Tonte drastique des subsides régionaux d’IEB !

https://www.ieb.be/45892
27 mai 2021 • Chloé Deligne, Claire Scohier

Privée de la totalité de sa subvention en Urbanisme, IEB tombe au plus bas de son financement depuis la naissance de la Région !

Selon le bon vouloir du Secrétaire d’État à l’Urbanisme bruxellois, Pascal Smet, le mois de mai est celui des bonnes ou mauvaises nouvelles pour l’associatif actif en matière d’urbanisme. Il y a un an, en mai 2020, IEB et l’ARAU s’inquiétaient du mécanisme d’appel à projet mis en place par Urban Brussels et le Secrétaire d’État. Ce système met en concurrence de façon inutile des associations qui ont pour vocation d’œuvrer sur le long terme sur les questions urbaines avec des structures aux objets sociaux et raisons d’être fondamentalement différents. La semaine dernière nous apprenions qu’Urban Brussels recalait nos deux demandes de subvention dans le cadre de l’appel à projet pour l’année 2021 : l’une portant sur notre site l’Affiche Rouge qui inventorie toutes les enquêtes publiques en Région bruxelloise et les rend visibles et lisibles par tous·tes les Bruxellois·e·s. L’autre visant à la réalisation d’un vade mecum, intégrant la réforme du CoBAT de 2017, à l’attention des citoyen·ne·s sur les procédures de délivrance de permis d’urbanisme et d’environnement. Dans les deux cas, les demandes s’appuient sur nos métiers de base.

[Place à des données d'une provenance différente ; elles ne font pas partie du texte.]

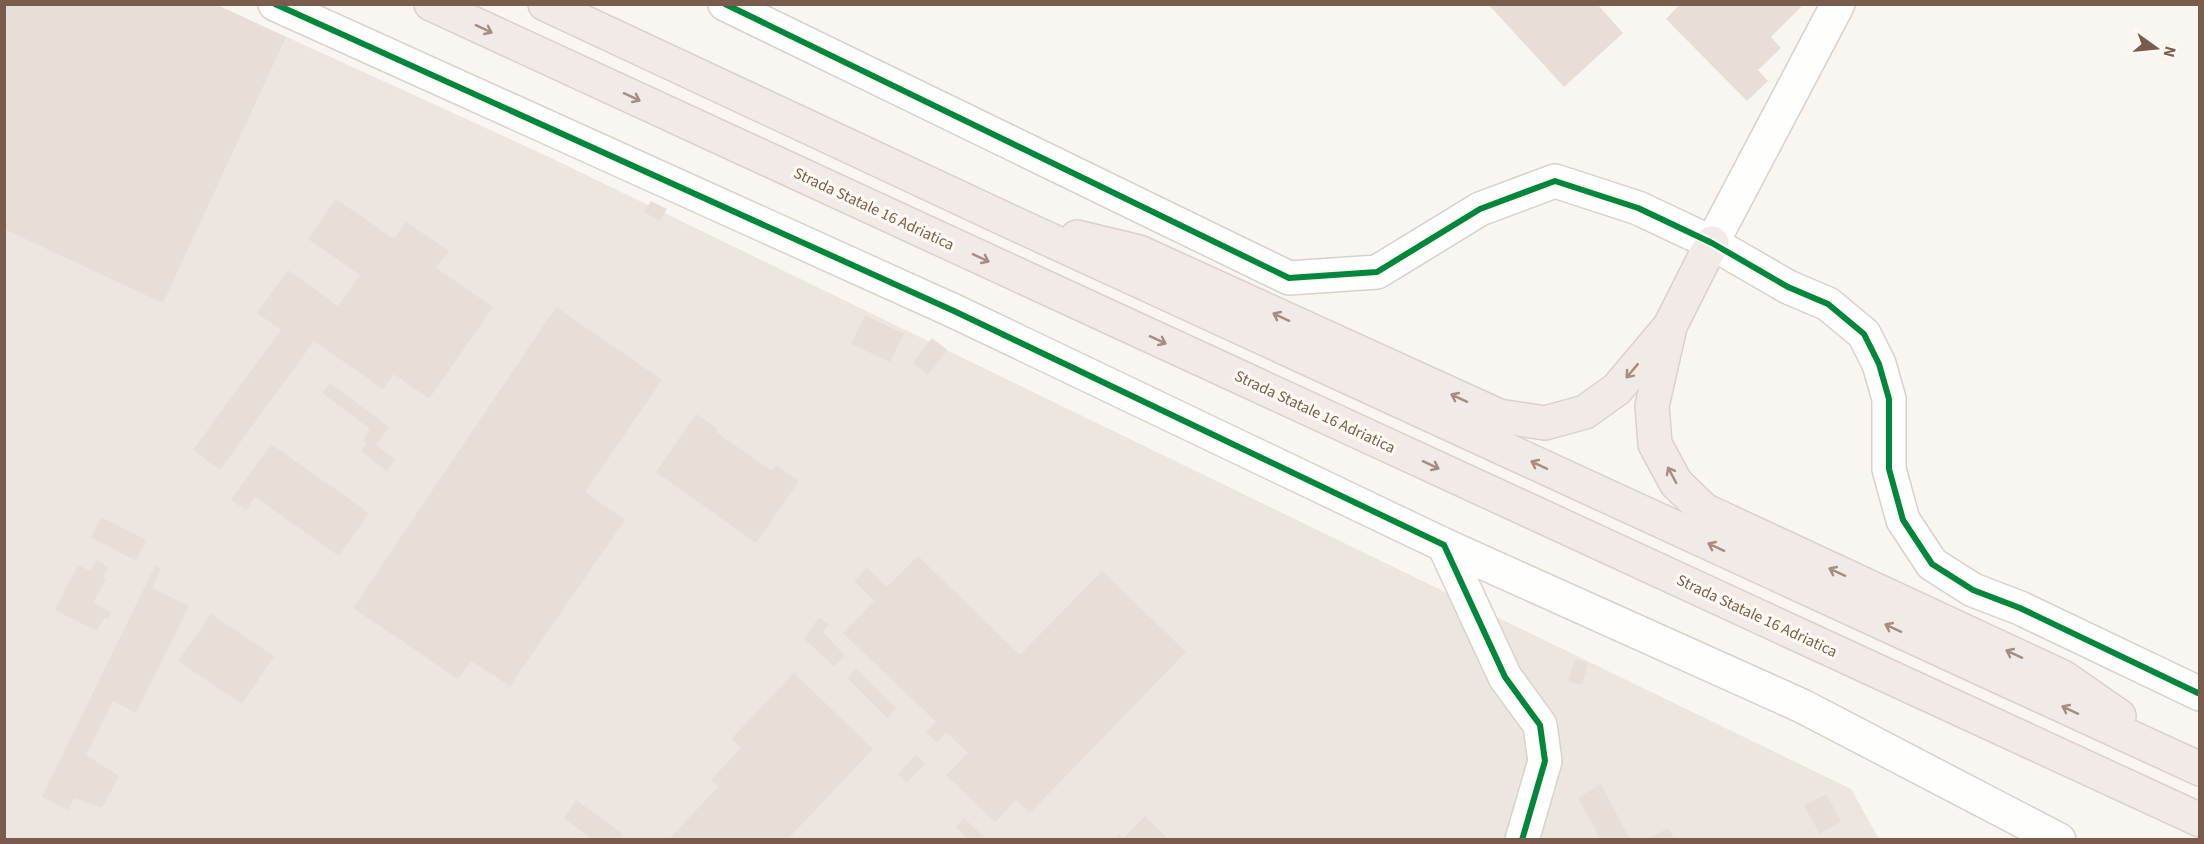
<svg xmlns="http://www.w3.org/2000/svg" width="2204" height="844" viewBox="0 0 2204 844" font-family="'Source Sans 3',sans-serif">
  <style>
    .industrial { fill: #ede5e0 }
    .building { fill: #e6ded7 }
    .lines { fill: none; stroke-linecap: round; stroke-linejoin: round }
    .street-casing { stroke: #d7d1cb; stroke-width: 36 }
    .secondary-casing { stroke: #d9d2cb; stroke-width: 36 }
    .highway-casing { stroke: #dad1cc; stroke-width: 36 }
    .street { stroke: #fefefd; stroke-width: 33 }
    .secondary { stroke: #fefefd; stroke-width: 33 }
    .highway { stroke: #f2eae7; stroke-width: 33 }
    .cycleway-casing { stroke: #fffaf3; stroke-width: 10 }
    .cycleway { stroke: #00873e; stroke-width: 6 }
    .oneway { stroke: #a48e83 }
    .labels { text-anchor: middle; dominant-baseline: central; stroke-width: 6; stroke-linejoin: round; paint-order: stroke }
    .street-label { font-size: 16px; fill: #7a5c4d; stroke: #fffaf3 }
  </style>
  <rect width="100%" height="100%" fill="#f9f5f0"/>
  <path class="industrial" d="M5,4L217,5L547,156L1851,789L1879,839L5,840Z"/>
  <g class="building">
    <path d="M4,4H215L286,37L163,303L4,229Z"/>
    <path d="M1488,4H1597L1623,33L1564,87Z"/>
    <path d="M1680,4H1804L1771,37L1781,48L1758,70L1768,81L1747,101L1666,19Z"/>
    <path d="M336,199L394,239L406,222L449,251L436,268L493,307L429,399L394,374L383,389L314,341L220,470L193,450L281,330L257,313L288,270L338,306L360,275L308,239Z"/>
    <path d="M651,201L667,209L660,221L644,212Z"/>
    <path d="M556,307L662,380L585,492L625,520L510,686L471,661L458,679L353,608Z"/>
    <path d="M865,315L904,334L890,362L851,344Z"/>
    <path d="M932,338L947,350L928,375L913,363Z"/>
    <path d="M330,383L389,427L376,445L395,460L387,471L361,451L367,443L363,440L370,429L322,393Z"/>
    <path d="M696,414L718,429L716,432L772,471L776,465L799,481L756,543L656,472Z"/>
    <path d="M271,444L369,513L339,556L255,497L246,510L231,500Z"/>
    <path d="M101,517L146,540L136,561L91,537Z"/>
    <path d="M918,556L1020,655L1102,571L1186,652L1030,813L1016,800L995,822L946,775L968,753L946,732L937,743L926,732L936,722L843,633L874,601L854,581L867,568L887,587Z"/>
    <path d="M96,560L108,567L103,578L106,580L93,603L111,612L108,619L105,617L97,631L55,610L78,565L90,571Z"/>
    <path d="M155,566L161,569L152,588L189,606L136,713L113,701L86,755L119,776L102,808L74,798L68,810L42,797Z"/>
    <path d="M211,614L274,656L242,704L178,661Z"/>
    <path d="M819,617L829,624L823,632L845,656L834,666L804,639Z"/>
    <path d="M1575,659L1588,663L1582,685L1568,681Z"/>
    <path d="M856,669L896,708L887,718L847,678Z"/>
    <path d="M794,673L873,749L787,840H668L718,787L711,780L741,748L731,739Z"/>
    <path d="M916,755L925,764L907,783L898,774Z"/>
    <path d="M1601,784L1630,840H1601L1578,798Z"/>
    <path d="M1826,794L1841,821L1820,834L1804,806Z"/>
    <path d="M576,800L623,834L619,840H593L564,818Z"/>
    <path d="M1145,816L1169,840H1114L1119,834L1123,839Z"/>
    <path d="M964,818L987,840H969L955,827Z"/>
    <path d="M1668,828L1675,840H1646Z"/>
  </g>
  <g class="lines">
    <g class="street-casing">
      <g id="street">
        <path d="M725,4L1289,278L1377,272L1480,209L1555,181L1638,208L1712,243L1788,287L1828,304L1864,334L1879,364L1889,399V469L1903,520L1932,564L1973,590L2020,608L2200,694"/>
        <path d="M1712,243L1838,4"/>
        <path d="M1444,545L1802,706L2059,840"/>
      </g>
    </g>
    <g class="secondary-casing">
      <path id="secondary" d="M275,4L954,311L1444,545L1505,677L1540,725L1545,761L1522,840"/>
    </g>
    <g class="highway-casing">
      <g id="highway">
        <path d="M431,4L2200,820"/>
        <path d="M545,4L1009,221L2200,769"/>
        <path d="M1077,237L1139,252L1499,416L1545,423L1585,412L1617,389L1670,326L1712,243"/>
        <path d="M1669,331L1652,406L1655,444L1676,483L1704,510L2063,677L2119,716"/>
      </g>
    </g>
    <use href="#street" class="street"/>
    <use href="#secondary" class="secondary"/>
    <use href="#highway" class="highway"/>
    <g class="cycleway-casing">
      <g id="cycleway">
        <path d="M275,4L954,311L1444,545L1505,677L1540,725L1545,761L1522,840"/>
        <path d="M725,4L1289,278L1377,272L1480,209L1555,181L1638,208L1712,243L1788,287L1828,304L1864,334L1879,364L1889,399V469L1903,520L1932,564L1973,590L2020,608L2200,694"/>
      </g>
    </g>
    <use href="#cycleway" class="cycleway"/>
  </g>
  <defs><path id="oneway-shaft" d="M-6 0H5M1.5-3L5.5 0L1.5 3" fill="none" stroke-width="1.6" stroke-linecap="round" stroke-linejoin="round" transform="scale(1.5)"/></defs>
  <g class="oneway">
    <use href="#oneway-shaft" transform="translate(484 29) rotate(25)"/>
    <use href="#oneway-shaft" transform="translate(632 97) rotate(25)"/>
    <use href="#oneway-shaft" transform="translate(981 258) rotate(25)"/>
    <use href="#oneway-shaft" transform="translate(1281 317) rotate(-155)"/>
    <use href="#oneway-shaft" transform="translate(1158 340) rotate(25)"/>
    <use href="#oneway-shaft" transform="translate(1632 371) rotate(130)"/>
    <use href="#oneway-shaft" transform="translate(1459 398) rotate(-155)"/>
    <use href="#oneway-shaft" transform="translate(1431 465) rotate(25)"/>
    <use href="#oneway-shaft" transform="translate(1539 465) rotate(-155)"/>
    <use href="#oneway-shaft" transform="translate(1672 475) rotate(-118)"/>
    <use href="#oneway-shaft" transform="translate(1716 547) rotate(-155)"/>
    <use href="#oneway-shaft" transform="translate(1837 572) rotate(-155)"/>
    <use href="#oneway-shaft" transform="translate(1893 628) rotate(-155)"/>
    <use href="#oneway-shaft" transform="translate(2014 654) rotate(-155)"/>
    <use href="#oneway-shaft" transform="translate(2070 710) rotate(-155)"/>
  </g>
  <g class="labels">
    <g class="street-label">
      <text transform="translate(874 209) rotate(25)">Strada Statale 16 Adriatica</text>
      <text transform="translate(1315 412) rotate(25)">Strada Statale 16 Adriatica</text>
      <text transform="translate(1757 616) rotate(25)">Strada Statale 16 Adriatica</text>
    </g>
  </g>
  <rect width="2204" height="844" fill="none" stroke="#7a5c4d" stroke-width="12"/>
  <g transform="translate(2156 48) rotate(105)" stroke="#fffaf3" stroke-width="4.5" paint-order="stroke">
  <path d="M0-4.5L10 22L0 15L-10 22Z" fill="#7a5c4d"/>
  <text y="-9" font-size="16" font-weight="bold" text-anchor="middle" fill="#7a5c4d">N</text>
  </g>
</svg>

Le résultat de cette décision de refus non motivée est de supprimer toute subvention à IEB en urbanisme pour l’année 2021, laissant entendre qu’IEB ne fournit aucun service à la Région en cette matière. Depuis la création de la Région en 1989, IEB a toujours perçu une subvention en urbanisme dont le montant a pu varier au gré des majorités en place. La seule année blanche fut 2014, année de mise en place du gouvernement Vervoort II.

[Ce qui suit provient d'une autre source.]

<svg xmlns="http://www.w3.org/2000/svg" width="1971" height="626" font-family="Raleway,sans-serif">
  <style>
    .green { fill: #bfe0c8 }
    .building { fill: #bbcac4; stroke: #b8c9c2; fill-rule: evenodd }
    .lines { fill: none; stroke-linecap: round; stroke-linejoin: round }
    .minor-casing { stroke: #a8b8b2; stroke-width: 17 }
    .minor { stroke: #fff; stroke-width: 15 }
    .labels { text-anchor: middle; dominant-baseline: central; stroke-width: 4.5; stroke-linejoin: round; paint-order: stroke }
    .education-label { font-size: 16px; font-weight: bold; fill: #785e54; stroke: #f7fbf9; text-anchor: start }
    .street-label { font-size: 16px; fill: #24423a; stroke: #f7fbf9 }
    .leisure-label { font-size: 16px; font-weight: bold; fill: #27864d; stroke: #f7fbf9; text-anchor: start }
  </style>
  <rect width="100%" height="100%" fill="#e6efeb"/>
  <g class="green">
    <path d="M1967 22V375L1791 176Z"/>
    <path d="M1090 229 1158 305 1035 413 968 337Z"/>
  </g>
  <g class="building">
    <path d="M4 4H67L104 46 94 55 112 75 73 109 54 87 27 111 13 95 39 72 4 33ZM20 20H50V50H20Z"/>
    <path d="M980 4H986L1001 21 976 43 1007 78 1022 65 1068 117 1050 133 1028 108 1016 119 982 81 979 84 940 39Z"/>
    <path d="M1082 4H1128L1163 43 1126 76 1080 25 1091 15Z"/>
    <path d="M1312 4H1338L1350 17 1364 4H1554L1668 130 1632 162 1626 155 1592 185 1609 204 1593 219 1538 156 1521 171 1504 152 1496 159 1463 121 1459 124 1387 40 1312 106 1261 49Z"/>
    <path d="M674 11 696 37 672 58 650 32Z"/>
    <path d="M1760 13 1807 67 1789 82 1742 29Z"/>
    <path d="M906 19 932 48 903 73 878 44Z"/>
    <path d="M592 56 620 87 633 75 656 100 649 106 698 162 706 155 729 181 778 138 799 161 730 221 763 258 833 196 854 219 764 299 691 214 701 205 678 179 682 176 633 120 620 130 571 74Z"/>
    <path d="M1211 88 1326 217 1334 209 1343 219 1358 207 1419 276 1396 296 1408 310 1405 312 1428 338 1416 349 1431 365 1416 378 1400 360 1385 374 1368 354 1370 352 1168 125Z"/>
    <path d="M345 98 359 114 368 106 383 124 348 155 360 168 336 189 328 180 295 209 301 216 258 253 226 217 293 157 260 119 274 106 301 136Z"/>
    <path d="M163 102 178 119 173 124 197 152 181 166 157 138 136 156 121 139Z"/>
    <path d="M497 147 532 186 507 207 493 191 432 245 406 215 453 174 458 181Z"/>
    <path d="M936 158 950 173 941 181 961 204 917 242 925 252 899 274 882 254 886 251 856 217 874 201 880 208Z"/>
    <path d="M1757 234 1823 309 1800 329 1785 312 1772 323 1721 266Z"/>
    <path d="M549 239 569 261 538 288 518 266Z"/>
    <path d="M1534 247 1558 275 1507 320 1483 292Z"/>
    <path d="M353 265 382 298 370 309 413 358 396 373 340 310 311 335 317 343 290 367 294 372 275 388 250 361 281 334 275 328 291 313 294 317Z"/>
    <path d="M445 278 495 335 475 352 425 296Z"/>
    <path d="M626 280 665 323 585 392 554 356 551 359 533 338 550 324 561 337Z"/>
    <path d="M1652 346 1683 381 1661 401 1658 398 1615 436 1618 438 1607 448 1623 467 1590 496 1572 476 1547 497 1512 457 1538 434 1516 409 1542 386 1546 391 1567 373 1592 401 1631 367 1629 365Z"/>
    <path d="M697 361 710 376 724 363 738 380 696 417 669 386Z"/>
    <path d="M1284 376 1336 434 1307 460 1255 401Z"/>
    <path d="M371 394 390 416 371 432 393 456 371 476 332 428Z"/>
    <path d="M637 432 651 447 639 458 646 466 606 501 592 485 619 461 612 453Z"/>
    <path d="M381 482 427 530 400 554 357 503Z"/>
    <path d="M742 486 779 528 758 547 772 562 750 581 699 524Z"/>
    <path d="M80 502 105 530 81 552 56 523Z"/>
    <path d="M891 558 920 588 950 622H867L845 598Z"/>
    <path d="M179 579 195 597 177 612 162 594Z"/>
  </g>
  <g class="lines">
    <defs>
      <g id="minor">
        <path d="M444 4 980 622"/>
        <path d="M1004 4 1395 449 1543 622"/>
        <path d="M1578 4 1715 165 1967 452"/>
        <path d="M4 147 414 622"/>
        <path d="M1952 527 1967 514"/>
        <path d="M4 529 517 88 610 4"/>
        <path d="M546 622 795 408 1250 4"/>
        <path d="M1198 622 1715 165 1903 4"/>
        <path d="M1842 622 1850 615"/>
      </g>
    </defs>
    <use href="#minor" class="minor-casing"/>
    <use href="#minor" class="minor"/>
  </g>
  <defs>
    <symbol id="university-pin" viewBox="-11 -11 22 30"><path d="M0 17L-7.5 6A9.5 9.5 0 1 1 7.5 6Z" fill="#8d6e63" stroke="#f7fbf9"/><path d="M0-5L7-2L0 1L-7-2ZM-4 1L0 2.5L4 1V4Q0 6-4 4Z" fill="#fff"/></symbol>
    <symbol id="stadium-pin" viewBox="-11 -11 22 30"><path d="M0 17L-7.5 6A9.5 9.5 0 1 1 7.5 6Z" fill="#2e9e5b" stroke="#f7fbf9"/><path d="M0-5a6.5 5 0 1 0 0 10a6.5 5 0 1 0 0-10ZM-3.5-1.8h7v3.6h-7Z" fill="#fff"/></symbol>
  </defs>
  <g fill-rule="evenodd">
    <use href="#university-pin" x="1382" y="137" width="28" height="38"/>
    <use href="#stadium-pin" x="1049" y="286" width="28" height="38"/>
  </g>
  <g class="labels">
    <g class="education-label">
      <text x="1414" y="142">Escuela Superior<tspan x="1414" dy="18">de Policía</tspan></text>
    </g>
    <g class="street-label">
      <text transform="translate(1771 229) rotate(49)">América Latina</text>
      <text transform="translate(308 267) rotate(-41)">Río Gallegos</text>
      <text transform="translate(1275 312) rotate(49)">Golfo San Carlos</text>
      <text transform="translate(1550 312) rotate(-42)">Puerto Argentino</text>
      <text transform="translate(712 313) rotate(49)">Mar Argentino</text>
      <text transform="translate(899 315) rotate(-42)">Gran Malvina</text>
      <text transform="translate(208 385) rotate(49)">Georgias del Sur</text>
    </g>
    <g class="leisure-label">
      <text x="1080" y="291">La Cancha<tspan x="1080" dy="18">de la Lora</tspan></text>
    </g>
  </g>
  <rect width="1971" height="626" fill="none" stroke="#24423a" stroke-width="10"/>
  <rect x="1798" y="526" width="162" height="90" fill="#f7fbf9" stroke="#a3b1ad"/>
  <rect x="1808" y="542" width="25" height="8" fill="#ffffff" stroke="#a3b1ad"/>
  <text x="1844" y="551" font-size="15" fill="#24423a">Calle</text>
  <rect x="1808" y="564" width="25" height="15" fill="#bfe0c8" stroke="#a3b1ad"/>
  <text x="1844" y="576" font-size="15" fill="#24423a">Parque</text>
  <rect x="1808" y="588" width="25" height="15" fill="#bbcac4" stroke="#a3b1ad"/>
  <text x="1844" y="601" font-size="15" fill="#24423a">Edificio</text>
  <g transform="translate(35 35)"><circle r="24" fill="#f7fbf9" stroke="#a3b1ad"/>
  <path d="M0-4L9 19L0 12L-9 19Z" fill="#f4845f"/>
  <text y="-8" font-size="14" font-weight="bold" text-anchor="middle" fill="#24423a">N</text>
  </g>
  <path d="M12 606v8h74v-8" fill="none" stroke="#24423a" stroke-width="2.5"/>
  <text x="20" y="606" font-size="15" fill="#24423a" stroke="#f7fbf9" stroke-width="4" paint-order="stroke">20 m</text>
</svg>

En 10 ans, IEB a perdu 62 % de ses subsides régionaux. Une érosion, irrégulière mais constante, dans laquelle il faut voir, non pas la sanction d’un travail mal fait ou inopportun, mais bien le reflet d’une politique discrétionnaire cherchant à sanctionner une association considérée comme trop critique à l’égard des politiques urbaines menées par le Ministre-Président Rudi Vervoort et son secrétaire d’État à l’urbanisme, Pascal Smet, qui font ainsi la démonstration de leur conception fort étroite de la démocratie urbaine.